La La Land is the second LP by the Louisville-based band Wax Fang. It was originally released on November 17, 2007, by Don't Panic Records. It was re-issued by Absolutely Kosher on May 11, 2010, for vinyl.

Professional ratings
Review scores
| Source | Rating |
| Allmusic |  |

==Track listing==
All songs written by Scott Carney.

| No. | Title | Length |
|---|---|---|
| 1. | "Majestic" | 5:37 |
| 2. | "World War II (Pt. 2)" | 4:13 |
| 3. | "At Sea" (instrumental) | 2:47 |
| 4. | "Cannibal Summer" | 3:45 |
| 5. | "The Doctor Will See You Now" | 4:22 |
| 6. | "Can You See The Light?" | 4:22 |
| 7. | "Avant Guardian Angel Dust" (instrumental) | 4:48 |
| 8. | "Oh, Recklessness" | 2:29 |
| 9. | "Black & Endless Night Revisited" | 5:50 |
| 10. | "Wake Up, Sleepyhead!" | 9:40 |
| Total length: |  | 47:55 |

== Personnel ==
- Scott Carney - Guitar, Vocals, Keyboards, Piano, Percussion, Theremin
- Jacob Heustis - Bass Guitar, Keyboards
- Kevin Ratterman - Drums, Keyboards, Percussion

=== Additional musicians ===
- Doug Easley - Pedal Steel, Crying Robot
- Ben Sollee - Cello, Viola
- Cheyenne Mize - Violin
- Heather Floyd - Trumpet
- D.W. Box - Tuba
- David Cronin - Background Vocals
- Corey McAfee - Stomps and Claps
- Sarah Nettleton - Choir
- Anita Streeter - Choir
- Elizabeth Righmyer - Choir
- Naomi Scherich - Choir
- Harvey Turner - Choir
- George Dechurch - Choir
- Robert Adleberg - Choir
- Joe Scherich - Choir

=== Production ===
- Wax Fang - Producer, Mixing
- Kevin Ratterman - Engineer
- Doug Easley - Engineer
- Jason Gilespie - Assistant Engineer
- Mark Nevers - Mixing
- Jim Demain - Mastering

== In popular culture ==
The songs Majestic and At Sea, both from this album, were featured on the 151st episode of American Dad! entitled '"Lost In Space'" in 2013.

* [Entries supplied]

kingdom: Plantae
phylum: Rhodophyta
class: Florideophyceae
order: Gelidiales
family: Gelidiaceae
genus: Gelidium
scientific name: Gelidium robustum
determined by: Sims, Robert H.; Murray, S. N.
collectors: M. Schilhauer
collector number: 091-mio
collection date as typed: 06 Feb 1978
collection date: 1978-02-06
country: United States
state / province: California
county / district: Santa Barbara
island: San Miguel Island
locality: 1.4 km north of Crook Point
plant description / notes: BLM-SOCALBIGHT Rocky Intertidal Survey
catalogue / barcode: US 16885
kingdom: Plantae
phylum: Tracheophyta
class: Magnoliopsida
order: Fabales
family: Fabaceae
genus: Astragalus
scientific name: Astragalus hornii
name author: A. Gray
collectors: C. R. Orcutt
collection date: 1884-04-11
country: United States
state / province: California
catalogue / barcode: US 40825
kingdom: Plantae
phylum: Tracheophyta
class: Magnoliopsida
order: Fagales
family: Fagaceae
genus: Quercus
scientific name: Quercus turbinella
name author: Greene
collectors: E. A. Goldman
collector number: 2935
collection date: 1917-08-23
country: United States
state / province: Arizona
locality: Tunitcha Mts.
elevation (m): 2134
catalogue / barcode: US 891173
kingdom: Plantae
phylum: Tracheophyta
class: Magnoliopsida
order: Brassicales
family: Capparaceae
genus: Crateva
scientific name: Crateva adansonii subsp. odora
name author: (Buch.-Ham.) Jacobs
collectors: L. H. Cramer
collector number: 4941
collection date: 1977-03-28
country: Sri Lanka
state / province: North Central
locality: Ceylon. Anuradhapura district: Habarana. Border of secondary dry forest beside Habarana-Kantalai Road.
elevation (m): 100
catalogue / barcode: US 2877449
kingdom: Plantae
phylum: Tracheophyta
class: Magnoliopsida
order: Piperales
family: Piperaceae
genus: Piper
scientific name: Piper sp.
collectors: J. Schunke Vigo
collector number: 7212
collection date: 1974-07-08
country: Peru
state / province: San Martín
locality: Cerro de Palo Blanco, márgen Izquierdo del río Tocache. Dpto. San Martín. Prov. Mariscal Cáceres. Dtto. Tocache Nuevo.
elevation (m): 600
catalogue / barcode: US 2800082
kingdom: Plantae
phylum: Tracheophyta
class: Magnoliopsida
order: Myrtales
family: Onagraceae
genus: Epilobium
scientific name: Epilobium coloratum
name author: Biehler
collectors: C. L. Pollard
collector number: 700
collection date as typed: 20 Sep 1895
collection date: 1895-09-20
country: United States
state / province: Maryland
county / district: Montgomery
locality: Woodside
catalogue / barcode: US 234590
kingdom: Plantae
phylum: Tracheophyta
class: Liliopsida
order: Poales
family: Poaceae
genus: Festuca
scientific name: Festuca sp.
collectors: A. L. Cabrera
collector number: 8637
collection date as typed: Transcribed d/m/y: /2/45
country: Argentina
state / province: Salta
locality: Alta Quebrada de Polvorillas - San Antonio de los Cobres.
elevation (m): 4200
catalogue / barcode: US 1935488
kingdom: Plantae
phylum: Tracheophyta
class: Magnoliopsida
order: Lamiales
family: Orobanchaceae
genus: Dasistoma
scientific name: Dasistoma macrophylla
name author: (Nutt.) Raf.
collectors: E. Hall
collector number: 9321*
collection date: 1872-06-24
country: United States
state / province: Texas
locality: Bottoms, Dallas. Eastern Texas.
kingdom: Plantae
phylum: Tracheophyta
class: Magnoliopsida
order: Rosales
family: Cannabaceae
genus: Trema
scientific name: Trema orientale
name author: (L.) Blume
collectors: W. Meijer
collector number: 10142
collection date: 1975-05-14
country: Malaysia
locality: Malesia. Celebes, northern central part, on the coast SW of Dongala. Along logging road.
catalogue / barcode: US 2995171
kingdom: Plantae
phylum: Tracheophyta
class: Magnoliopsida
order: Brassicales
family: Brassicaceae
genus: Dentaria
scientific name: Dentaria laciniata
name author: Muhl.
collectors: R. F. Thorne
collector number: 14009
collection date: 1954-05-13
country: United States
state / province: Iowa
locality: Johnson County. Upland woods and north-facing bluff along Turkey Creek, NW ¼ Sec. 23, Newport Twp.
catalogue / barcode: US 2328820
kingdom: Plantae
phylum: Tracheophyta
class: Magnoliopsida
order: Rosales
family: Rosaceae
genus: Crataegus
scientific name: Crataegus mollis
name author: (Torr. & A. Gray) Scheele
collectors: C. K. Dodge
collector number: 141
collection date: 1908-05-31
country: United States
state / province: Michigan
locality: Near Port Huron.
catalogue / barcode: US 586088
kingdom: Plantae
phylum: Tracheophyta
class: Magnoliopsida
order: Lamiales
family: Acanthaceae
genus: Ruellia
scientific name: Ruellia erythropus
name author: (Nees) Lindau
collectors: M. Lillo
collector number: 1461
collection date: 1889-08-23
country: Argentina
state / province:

* [Prompt]
Rewrite the passage of the La La Land album text from "La La Land is" up to and including "2010, for vinyl.", replacing "LP" with "album".

* [Written response]
La La Land is the second album by the Louisville-based band Wax Fang. It was originally released on November 17, 2007, by Don't Panic Records. It was re-issued by Absolutely Kosher on May 11, 2010, for vinyl.